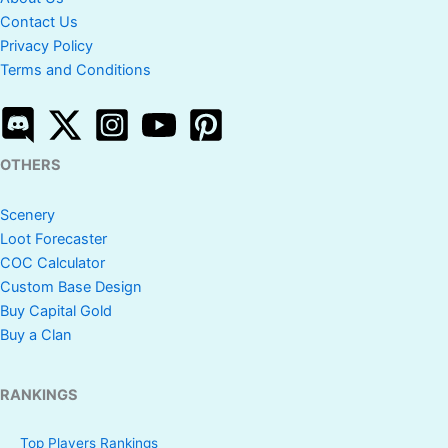
Contact Us
Privacy Policy
Terms and Conditions
OTHERS
Scenery
Loot Forecaster
COC Calculator
Custom Base Design
Buy Capital Gold
Buy a Clan
RANKINGS
Top Players Rankings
........
_Activity_
Write out the records above exactly. Pictures do not belong in the copy.

_Response below_
Contact Us
Privacy Policy
Terms and Conditions
OTHERS
Scenery
Loot Forecaster
COC Calculator
Custom Base Design
Buy Capital Gold
Buy a Clan
RANKINGS
Top Players Rankings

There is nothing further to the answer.